Most Americans believe that they'll always have access to medical care. The word "uninsured" conjures up the image of people not quite like us.
But in fact, we all live in a state of permanent medical instability. Almost anyone's personal coverage could be changed or snatched away at any time. Consider these four ways we could slip through the cracks:
Your insurer might fail or stop writing policies in your state.
We're seeing more of this turmoil, which has orphaned tens of thousands of policyholders. Since the start of 1999, 29 health insurers have collapsed, 11 dissolved voluntarily and 30 merged into another company, according to Weiss Ratings in Palm Beach Gardens, Fla. Unknown numbers of insurers have quit doing business in particular states.
Most people find new medical coverage, after the worry and stress we've somehow accepted as the price of access to care.
But what of the others? After every cancellation, some portion of the abandonees have to pay more for insurance, can't get any coverage for pre-existing medical conditions or fall into the slough of the uninsured.
If you're insured through your job, as is 65 percent of the non-Medicare population, your employer will almost always find replacement coverage.
Still, there's stress. You might have to change doctors. Sometimes the benefits aren't as good. Often, your share of the cost will rise.
In North Carolina, eight HMOs dropped out of the state-employee plan this year. Workers may have to pay 30 percent or 40 percent more to cover their spouses and children. But at least they'll be offered new insurance, even if they're ill.
You may not be so lucky, if your insurer fails and you're among the 4 percent (around 9.5 million people) who have individual coverage.

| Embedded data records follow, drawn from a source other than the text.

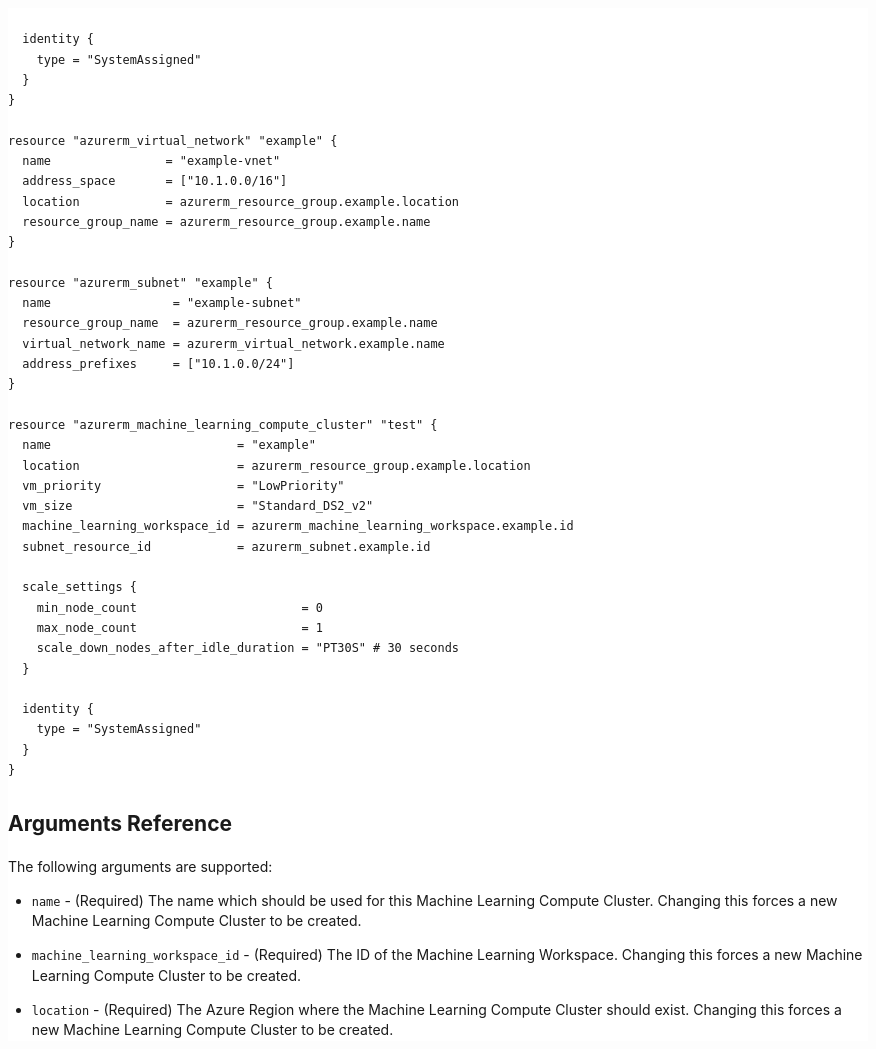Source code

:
 ```hcl

  identity {
    type = "SystemAssigned"
  }
}

resource "azurerm_virtual_network" "example" {
  name                = "example-vnet"
  address_space       = ["10.1.0.0/16"]
  location            = azurerm_resource_group.example.location
  resource_group_name = azurerm_resource_group.example.name
}

resource "azurerm_subnet" "example" {
  name                 = "example-subnet"
  resource_group_name  = azurerm_resource_group.example.name
  virtual_network_name = azurerm_virtual_network.example.name
  address_prefixes     = ["10.1.0.0/24"]
}

resource "azurerm_machine_learning_compute_cluster" "test" {
  name                          = "example"
  location                      = azurerm_resource_group.example.location
  vm_priority                   = "LowPriority"
  vm_size                       = "Standard_DS2_v2"
  machine_learning_workspace_id = azurerm_machine_learning_workspace.example.id
  subnet_resource_id            = azurerm_subnet.example.id

  scale_settings {
    min_node_count                       = 0
    max_node_count                       = 1
    scale_down_nodes_after_idle_duration = "PT30S" # 30 seconds
  }

  identity {
    type = "SystemAssigned"
  }
}
```

## Arguments Reference

The following arguments are supported:
* `name` - (Required) The name which should be used for this Machine Learning Compute Cluster. Changing this forces a new Machine Learning Compute Cluster to be created.

* `machine_learning_workspace_id` - (Required) The ID of the Machine Learning Workspace. Changing this forces a new Machine Learning Compute Cluster to be created.

* `location` - (Required) The Azure Region where the Machine Learning Compute Cluster should exist. Changing this forces a new Machine Learning Compute Cluster to be created.
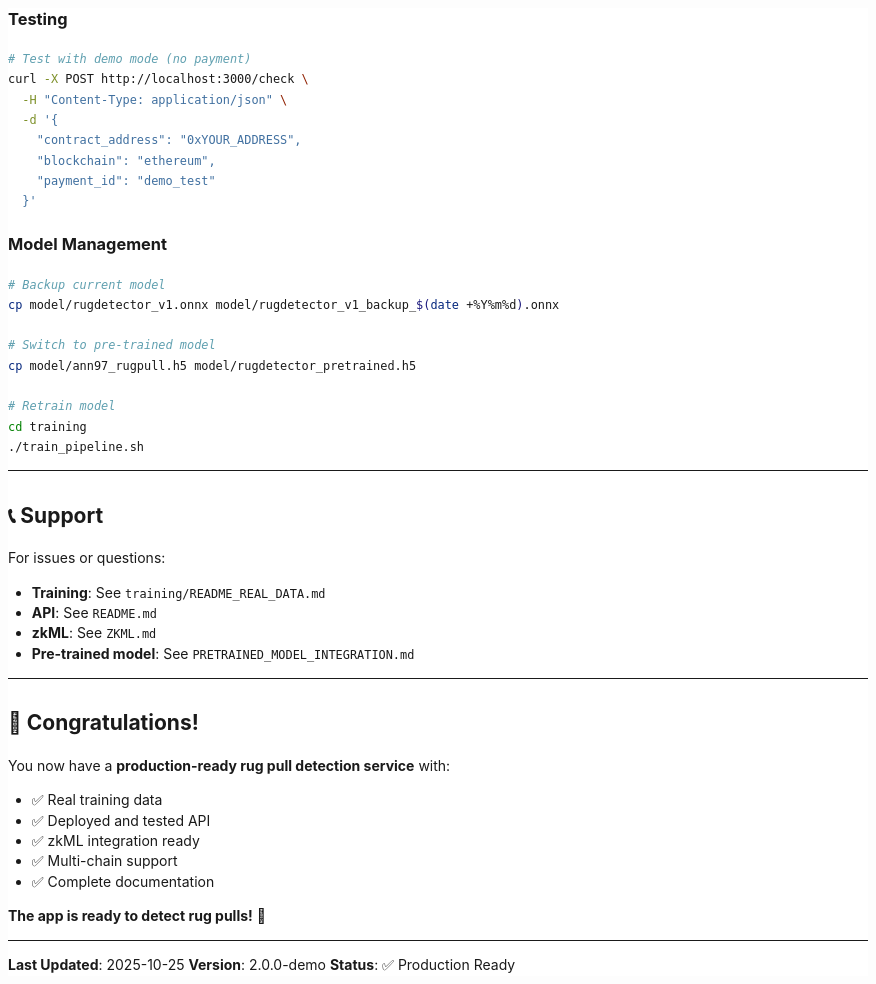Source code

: ### Testing
```bash
# Test with demo mode (no payment)
curl -X POST http://localhost:3000/check \
  -H "Content-Type: application/json" \
  -d '{
    "contract_address": "0xYOUR_ADDRESS",
    "blockchain": "ethereum",
    "payment_id": "demo_test"
  }'
```

### Model Management
```bash
# Backup current model
cp model/rugdetector_v1.onnx model/rugdetector_v1_backup_$(date +%Y%m%d).onnx

# Switch to pre-trained model
cp model/ann97_rugpull.h5 model/rugdetector_pretrained.h5

# Retrain model
cd training
./train_pipeline.sh
```

---

## 📞 Support

For issues or questions:
- **Training**: See `training/README_REAL_DATA.md`
- **API**: See `README.md`
- **zkML**: See `ZKML.md`
- **Pre-trained model**: See `PRETRAINED_MODEL_INTEGRATION.md`

---

## 🎊 Congratulations!

You now have a **production-ready rug pull detection service** with:
- ✅ Real training data
- ✅ Deployed and tested API
- ✅ zkML integration ready
- ✅ Multi-chain support
- ✅ Complete documentation

**The app is ready to detect rug pulls!** 🚀

---

**Last Updated**: 2025-10-25
**Version**: 2.0.0-demo
**Status**: ✅ Production Ready
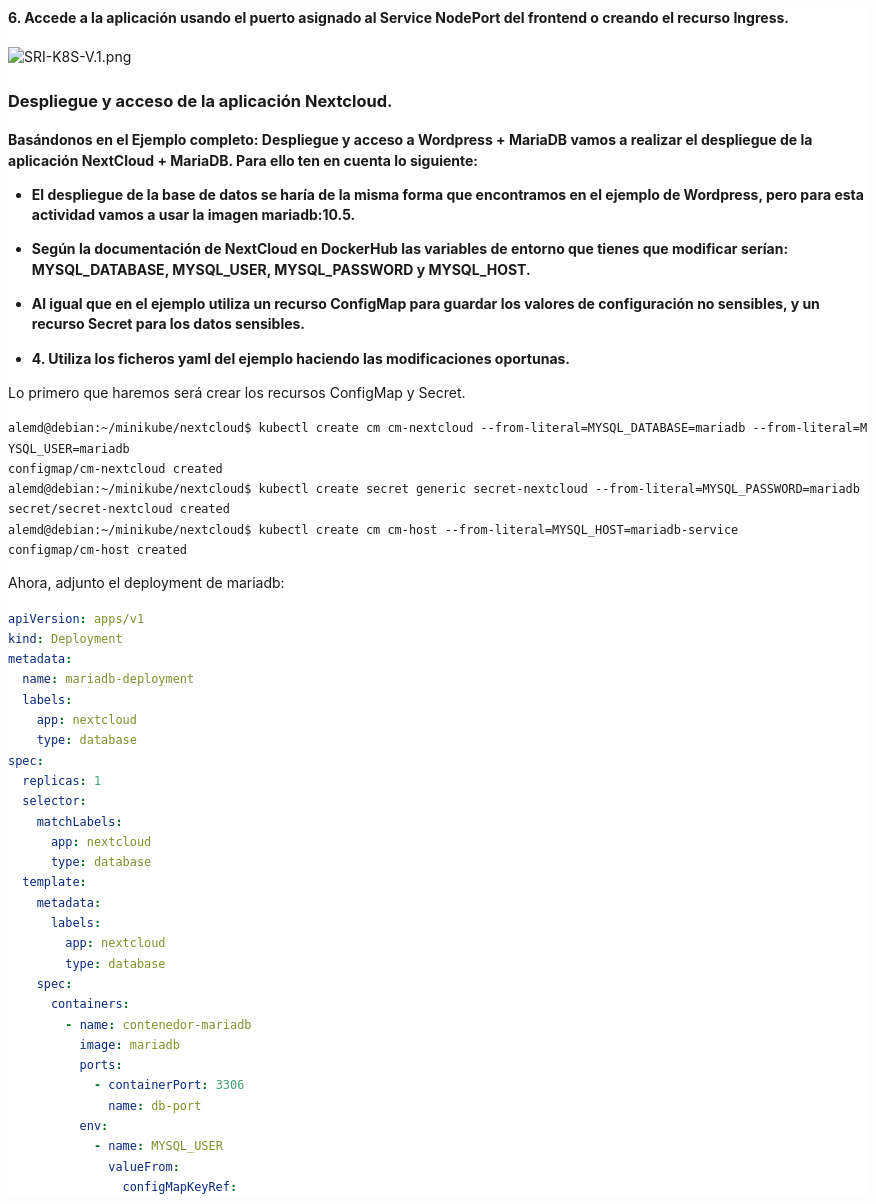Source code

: #### 6. Accede a la aplicación usando el puerto asignado al Service NodePort del frontend o creando el recurso Ingress.

![SRI-K8S-V.1.png](/img/SRI-K8S-V.1.png)

### Despliegue y acceso de la aplicación Nextcloud.

**Basándonos en el Ejemplo completo: Despliegue y acceso a Wordpress + MariaDB vamos a realizar el despliegue de la aplicación NextCloud + MariaDB. Para ello ten en cuenta lo siguiente:**

  * **El despliegue de la base de datos se haría de la misma forma que encontramos en el ejemplo de Wordpress, pero para esta actividad vamos a usar la imagen mariadb:10.5.**

  * **Según la documentación de NextCloud en DockerHub las variables de entorno que tienes que modificar serían: MYSQL_DATABASE, MYSQL_USER, MYSQL_PASSWORD y MYSQL_HOST.**

  * **Al igual que en el ejemplo utiliza un recurso ConfigMap para guardar los valores de configuración no sensibles, y un recurso Secret para los datos sensibles.**

  * **4. Utiliza los ficheros yaml del ejemplo haciendo las modificaciones oportunas.**

Lo primero que haremos será crear los recursos ConfigMap y Secret.

```txt
alemd@debian:~/minikube/nextcloud$ kubectl create cm cm-nextcloud --from-literal=MYSQL_DATABASE=mariadb --from-literal=MYSQL_USER=mariadb
configmap/cm-nextcloud created
alemd@debian:~/minikube/nextcloud$ kubectl create secret generic secret-nextcloud --from-literal=MYSQL_PASSWORD=mariadb
secret/secret-nextcloud created
alemd@debian:~/minikube/nextcloud$ kubectl create cm cm-host --from-literal=MYSQL_HOST=mariadb-service
configmap/cm-host created
```

Ahora, adjunto el deployment de mariadb:

```yaml
apiVersion: apps/v1
kind: Deployment
metadata:
  name: mariadb-deployment
  labels:
    app: nextcloud
    type: database
spec:
  replicas: 1
  selector:
    matchLabels:
      app: nextcloud
      type: database
  template:
    metadata:
      labels:
        app: nextcloud
        type: database
    spec:
      containers:
        - name: contenedor-mariadb
          image: mariadb
          ports:
            - containerPort: 3306
              name: db-port
          env:
            - name: MYSQL_USER
              valueFrom:
                configMapKeyRef:
```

Individual coverage is insurance you buy yourself. If you're in good health, you can usually replace it. But if you or a family member has a current or prior illness, you may not find a policy you can afford.
Sometimes, states help you find replacement policies after an insurer fails. In February, Florida ordered all insurers in the state to accept refugees from the defunct SunStar Health Plan.
But the sign-up period had to be extended when it turned out that some of the insurers were fending off policyholders' calls.
States generally have high-risk pools or similar arrangements, if you have a health problem and can't find private coverage.
But the pools may be unaffordable, too. Take the risk pool in Texas, which has enrolled 284 people marooned by the failure of the Harris Methodist Health Plan. Risk-pool premiums start at 50 percent above the normal market price.
You might lose coverage if you leave a group-health plan.
Workers often assume they're OK because, by law, insurers must offer you individual coverage, after your benefits run out.
Bad assumption. The law won't do you any good, if you or one of your kids has had a noticeable illness. The insurer can avoid taking you, by quoting a prohibitive price.
Your Medicare HMO might walk away.
Medicare HMOs are squabbling with Congress over how much they should be paid. In the past, they've received enough to offer you extra benefits, including prescription drugs. That helped them attract 16 percent of the Medicare population.
But the 1997 Balanced Budget Act reduced the generous reimbursement to Medicare HMOs. Now, insurers are dropping plans that don't provide the profits they want.
About 934,000 people - most elderly, some disabled - will be abandoned by their HMOs this year. That's on top of 327,000 people cut in 1999 and 407,000 in 1998. In Maryland, only one, Kaiser Permanente, will remain after Dec. 31.
Seniors who can't find, or don't want, another HMO will automatically be re-enrolled in traditional Medicare. So you don't risk being kicked out of the system, as some younger people are. But you face the worry of finding new doctors and, perhaps, losing access to low-cost prescription drugs. Medical care costs more out of pocket, outside a Medicare HMO.
The move from welfare to work is taking a toll.
A 15-state study by Families USA, a consumer group, found that 945,000 low-income parents had lost Medicaid coverage. Typically, their new jobs offered no health-care benefits, or offered a plan they couldn't afford.
America has many of the world's best doctors and hospitals. But our access to them isn't as sure as some of us think.